Marcy Madzikanda: On being stuck
My first and last post was in February. I had promised myself to post consistently. My ‘consistent’ was once a month. Nearly 4 months later radio silence. I find myself looking at July fast approaching and the end of the year in sight and asking myself what I’ve accomplished! Such an anxiety inducing mindset and not helpful.
I started several posts just didn’t finish any. Life got in the way. I need to work on being more consistent with my goals.
I started seeing another professional coach and identified I don’t write my goals down. I start but never finish. I used to do this regularly but time… rather excuses.
I watched a vlog today (I rarely do) but the content creator talked about being ‘stuck’ and that feeling being caused by an inability to have difficult conversations, because the outcome of those conversations would require a change in circumstances that I was avoiding.
I don’t know this person, never interacted with their content before yet it felt like they had summarised exactly where I’m at and have been for a few months.

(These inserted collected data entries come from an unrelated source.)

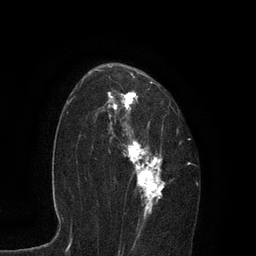
Breast MRI, one axial slice. Slice 56 of 80 in the series (ordered by position). Cropped to one breast. Dynamic contrast-enhanced series, time point 2 of 7 at this slice position (early post-contrast). 3 T. TE 2.1 ms, TR 4.7 ms. 2 mm slice thickness. 256 × 256 image matrix, field of view 170 × 170 mm. Female patient.
Annotated regions visible in this slice (semi-automatically segmented with operator editing):
- enhancing-tissue mask used for the functional tumour volume (all voxels passing the contrast-enhancement thresholds inside the analysis volume; usually the tumour): bounding box [x1, y1, x2, y2] px = [89, 66, 190, 235]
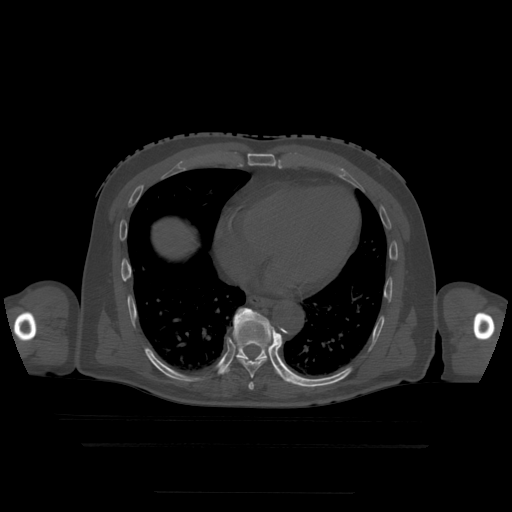
CT including the spine, one axial slice. Position 272 of 522 along the scan axis. Bone window (W 1800 / L 400 HU). 1.25 mm slice thickness. 512 × 512 image matrix, field of view 436 × 436 mm. Patient age 68 years. Case-level facts recorded for this patient, not image findings: primary cancer: urothelial.
Annotated regions visible in this slice (semi-automatic segmentation, software-assisted and operator-edited):
- T7 vertebra: bounding box <248,382,254,390> (left, top, right, bottom; pixels)
- T8 vertebra: <240,309,272,379>
- T9 vertebra: <223,308,284,379>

Shortly after the last post, I felt I needed therapy. My go to treatment / therapy would automatically have been a massage. I booked a Thai massage and that was an experience. Had never had one before but felt I needed ‘more’ than someone working my muscles. I considered talking therapy but again, I felt that wasn’t right. I had two courses of treatment previously and it found it I useful. I will do this again and encourage people to access this in any way possible. It is so beneficial.
I needed something more holistic and settled on acupuncture. I searched for someone I could ‘vibe’ with. I’ve been seeing her for a few months now and some sessions have been ‘magical’ for want of a better word. I will talk about this in detail in time but if you can, I’d highly encourage giving it a try. I’d had one session before but had never fully explored it.
To all who asked me where I was and when to expect the next post, thank you! I can’t express how deeply satisfying it is to know that my ramblings have helped others.
I’ve been working on ‘stuff’ and trying to get ‘unstuck’. I still am but for the rest of this year will be more intentional in posting! Enjoy the rest of your week and be kind to people, you may never know what someone is truly going through.